* What needs to be done
Print the records below exactly as they appear. Omit all pictures.

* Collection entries
┄┄┄┄┄┄┄┄┄┄┄┄┄┄┄┄┄┄┄┄
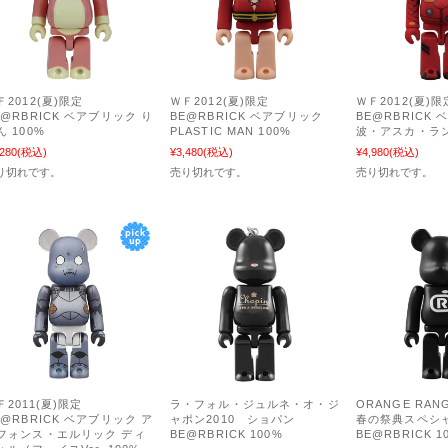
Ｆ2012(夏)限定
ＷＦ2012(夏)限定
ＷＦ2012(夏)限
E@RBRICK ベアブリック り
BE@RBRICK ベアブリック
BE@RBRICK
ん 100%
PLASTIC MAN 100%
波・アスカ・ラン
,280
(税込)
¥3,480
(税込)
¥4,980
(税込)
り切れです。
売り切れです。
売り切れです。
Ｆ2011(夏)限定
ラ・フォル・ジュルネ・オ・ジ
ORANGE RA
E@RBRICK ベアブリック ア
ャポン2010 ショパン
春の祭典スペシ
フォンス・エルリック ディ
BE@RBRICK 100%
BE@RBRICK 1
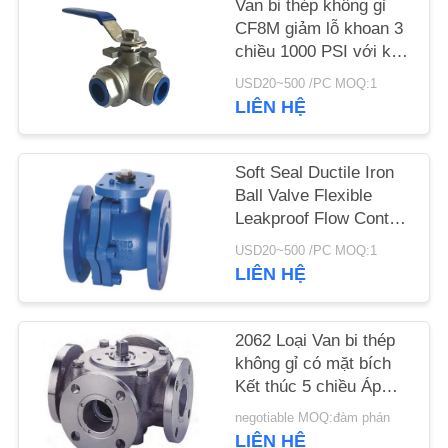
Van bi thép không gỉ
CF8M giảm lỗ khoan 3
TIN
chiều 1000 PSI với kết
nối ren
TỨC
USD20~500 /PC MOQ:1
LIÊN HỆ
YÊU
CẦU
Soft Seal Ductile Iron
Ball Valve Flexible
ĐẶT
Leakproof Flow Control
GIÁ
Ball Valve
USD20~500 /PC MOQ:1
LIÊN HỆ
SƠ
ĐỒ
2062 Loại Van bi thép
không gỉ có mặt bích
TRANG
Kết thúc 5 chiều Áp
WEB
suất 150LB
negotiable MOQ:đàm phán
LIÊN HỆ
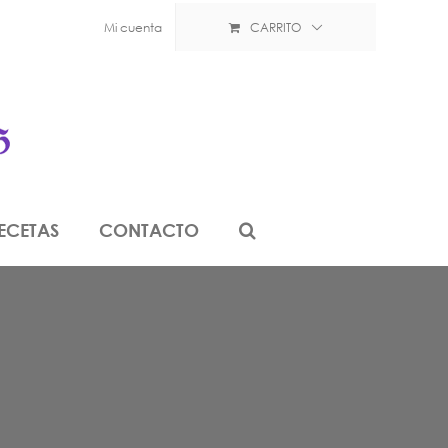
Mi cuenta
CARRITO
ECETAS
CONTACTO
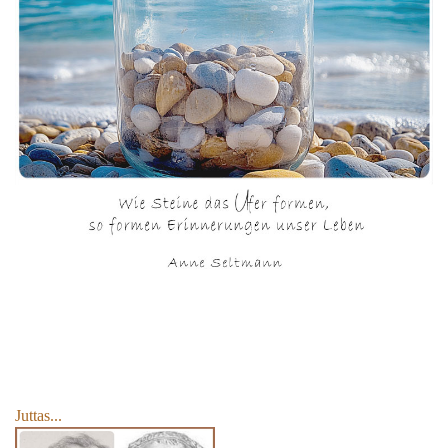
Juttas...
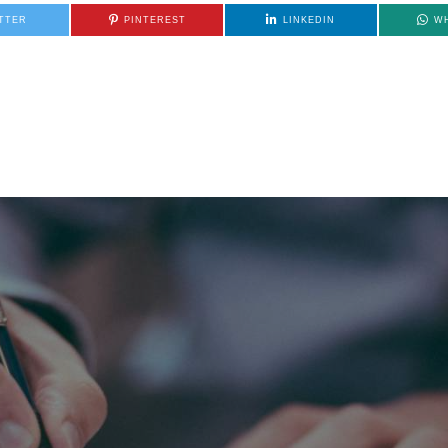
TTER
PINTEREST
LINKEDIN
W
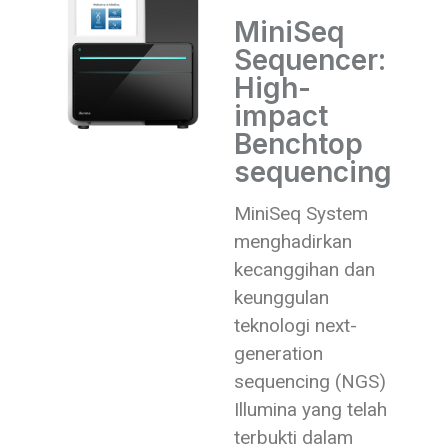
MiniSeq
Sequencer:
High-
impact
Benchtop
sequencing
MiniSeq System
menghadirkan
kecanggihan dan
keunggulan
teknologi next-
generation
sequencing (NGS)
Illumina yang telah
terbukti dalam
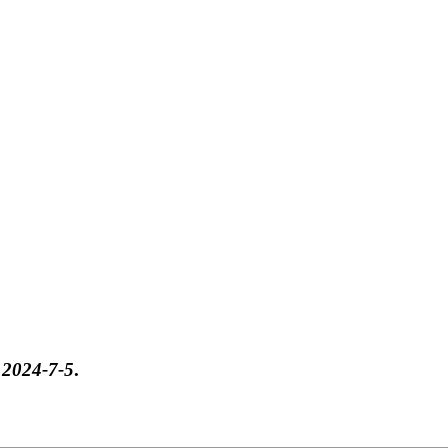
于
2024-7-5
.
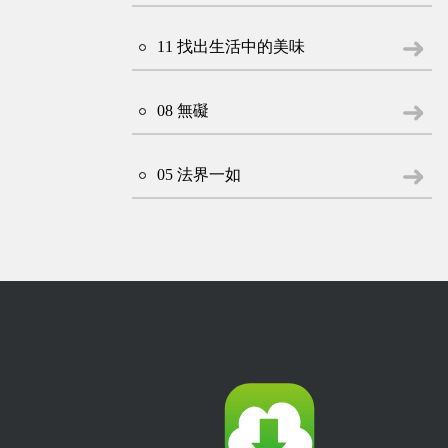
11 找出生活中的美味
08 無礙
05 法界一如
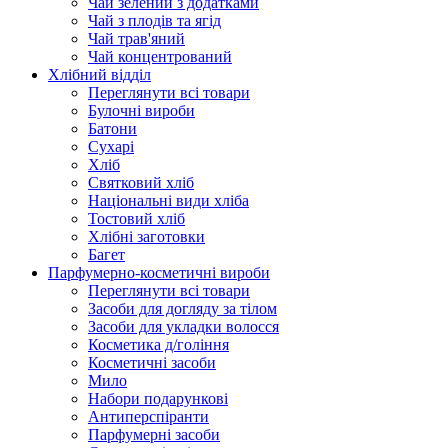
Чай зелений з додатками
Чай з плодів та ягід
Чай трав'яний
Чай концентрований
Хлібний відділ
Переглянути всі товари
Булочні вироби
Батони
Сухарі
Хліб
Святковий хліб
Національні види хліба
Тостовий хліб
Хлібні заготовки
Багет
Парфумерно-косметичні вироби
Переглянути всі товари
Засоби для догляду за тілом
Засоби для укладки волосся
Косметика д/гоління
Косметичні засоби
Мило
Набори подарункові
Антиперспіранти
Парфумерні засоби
┄┄┄┄┄┄┄┄┄┄┄┄┄┄┄┄┄┄┄┄
* Result of the exercise
Ｆ2012(夏)限定
ＷＦ2012(夏)限定
ＷＦ2012(夏)限
E@RBRICK ベアブリック り
BE@RBRICK ベアブリック
BE@RBRICK
ん 100%
PLASTIC MAN 100%
波・アスカ・ラン
,280
(税込)
¥3,480
(税込)
¥4,980
(税込)
り切れです。
売り切れです。
売り切れです。
Ｆ2011(夏)限定
ラ・フォル・ジュルネ・オ・ジ
ORANGE RA
E@RBRICK ベアブリック ア
ャポン2010 ショパン
春の祭典スペシ
フォンス・エルリック ディ
BE@RBRICK 100%
BE@RBRICK 1
Van bi thép không gỉ
CF8M giảm lỗ khoan 3
TIN
chiều 1000 PSI với kết
nối ren
TỨC
USD20~500 /PC MOQ:1
LIÊN HỆ
YÊU
CẦU
Soft Seal Ductile Iron
Ball Valve Flexible
ĐẶT
Leakproof Flow Control
GIÁ
Ball Valve
USD20~500 /PC MOQ:1
LIÊN HỆ
SƠ
ĐỒ
2062 Loại Van bi thép
không gỉ có mặt bích
TRANG
Kết thúc 5 chiều Áp
WEB
suất 150LB
negotiable MOQ:đàm phán
LIÊN HỆ
Mi cuenta
CARRITO
ECETAS
CONTACTO
Juttas...
TTER
PINTEREST
LINKEDIN
W
MiniSeq
Sequencer:
High-
impact
Benchtop
sequencing
MiniSeq System
menghadirkan
kecanggihan dan
keunggulan
teknologi next-
generation
sequencing (NGS)
Illumina yang telah
terbukti dalam
于
2024-7-5
.
11 找出生活中的美味
08 無礙
05 法界一如
Чай зелений з додатками
Чай з плодів та ягід
Чай трав'яний
Чай концентрований
Хлібний відділ
Переглянути всі товари
Булочні вироби
Батони
Сухарі
Хліб
Святковий хліб
Національні види хліба
Тостовий хліб
Хлібні заготовки
Багет
Парфумерно-косметичні вироби
Переглянути всі товари
Засоби для догляду за тілом
Засоби для укладки волосся
Косметика д/гоління
Косметичні засоби
Мило
Набори подарункові
Антиперспіранти
Парфумерні засоби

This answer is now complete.